Exercise instructions —
Would you restate each entry word for word, omitting the pictures?

Information —
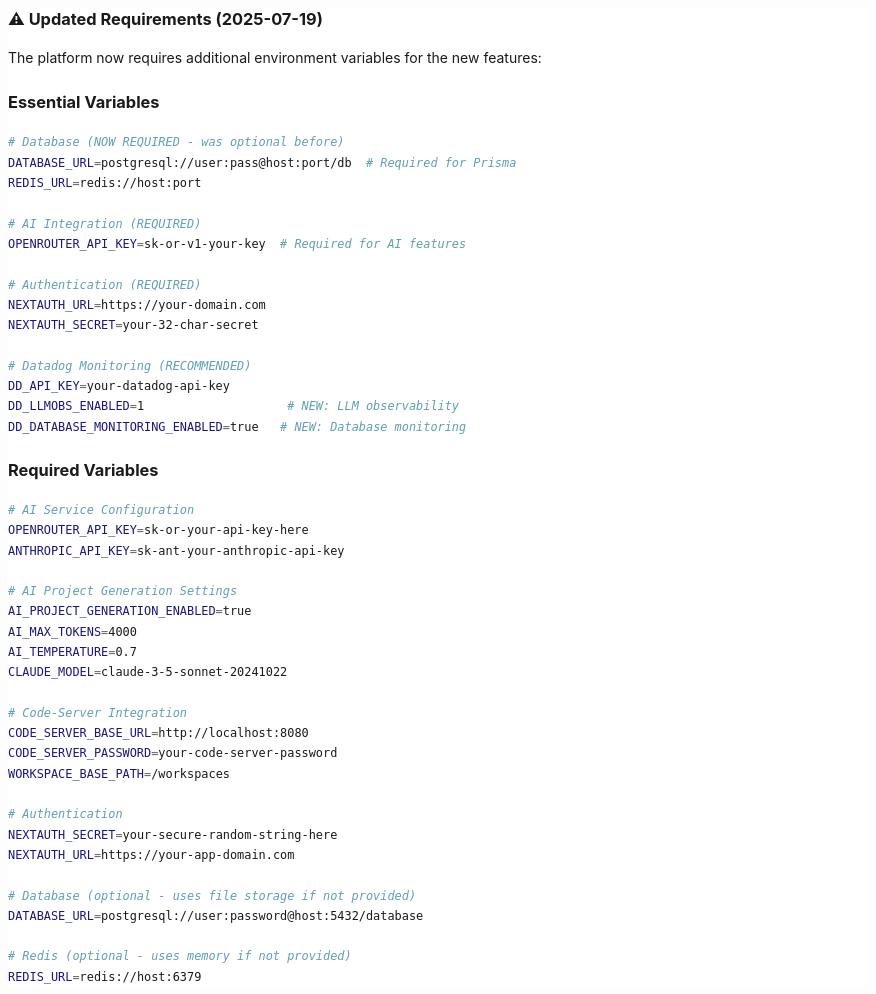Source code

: ### ⚠️ Updated Requirements (2025-07-19)

The platform now requires additional environment variables for the new features:

### Essential Variables
```bash
# Database (NOW REQUIRED - was optional before)
DATABASE_URL=postgresql://user:pass@host:port/db  # Required for Prisma
REDIS_URL=redis://host:port

# AI Integration (REQUIRED)
OPENROUTER_API_KEY=sk-or-v1-your-key  # Required for AI features

# Authentication (REQUIRED)
NEXTAUTH_URL=https://your-domain.com
NEXTAUTH_SECRET=your-32-char-secret

# Datadog Monitoring (RECOMMENDED)
DD_API_KEY=your-datadog-api-key
DD_LLMOBS_ENABLED=1                    # NEW: LLM observability
DD_DATABASE_MONITORING_ENABLED=true   # NEW: Database monitoring
```

### Required Variables

```bash
# AI Service Configuration
OPENROUTER_API_KEY=sk-or-your-api-key-here
ANTHROPIC_API_KEY=sk-ant-your-anthropic-api-key

# AI Project Generation Settings
AI_PROJECT_GENERATION_ENABLED=true
AI_MAX_TOKENS=4000
AI_TEMPERATURE=0.7
CLAUDE_MODEL=claude-3-5-sonnet-20241022

# Code-Server Integration
CODE_SERVER_BASE_URL=http://localhost:8080
CODE_SERVER_PASSWORD=your-code-server-password
WORKSPACE_BASE_PATH=/workspaces

# Authentication
NEXTAUTH_SECRET=your-secure-random-string-here
NEXTAUTH_URL=https://your-app-domain.com

# Database (optional - uses file storage if not provided)
DATABASE_URL=postgresql://user:password@host:5432/database

# Redis (optional - uses memory if not provided)
REDIS_URL=redis://host:6379
```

Exercise answer —
Source code

: ### ⚠️ Updated Requirements (2025-07-19)

The platform now requires additional environment variables for the new features:

### Essential Variables
```bash
# Database (NOW REQUIRED - was optional before)
DATABASE_URL=postgresql://user:pass@host:port/db  # Required for Prisma
REDIS_URL=redis://host:port

# AI Integration (REQUIRED)
OPENROUTER_API_KEY=sk-or-v1-your-key  # Required for AI features

# Authentication (REQUIRED)
NEXTAUTH_URL=https://your-domain.com
NEXTAUTH_SECRET=your-32-char-secret

# Datadog Monitoring (RECOMMENDED)
DD_API_KEY=your-datadog-api-key
DD_LLMOBS_ENABLED=1                    # NEW: LLM observability
DD_DATABASE_MONITORING_ENABLED=true   # NEW: Database monitoring
```

### Required Variables

```bash
# AI Service Configuration
OPENROUTER_API_KEY=sk-or-your-api-key-here
ANTHROPIC_API_KEY=sk-ant-your-anthropic-api-key

# AI Project Generation Settings
AI_PROJECT_GENERATION_ENABLED=true
AI_MAX_TOKENS=4000
AI_TEMPERATURE=0.7
CLAUDE_MODEL=claude-3-5-sonnet-20241022

# Code-Server Integration
CODE_SERVER_BASE_URL=http://localhost:8080
CODE_SERVER_PASSWORD=your-code-server-password
WORKSPACE_BASE_PATH=/workspaces

# Authentication
NEXTAUTH_SECRET=your-secure-random-string-here
NEXTAUTH_URL=https://your-app-domain.com

# Database (optional - uses file storage if not provided)
DATABASE_URL=postgresql://user:password@host:5432/database

# Redis (optional - uses memory if not provided)
REDIS_URL=redis://host:6379
```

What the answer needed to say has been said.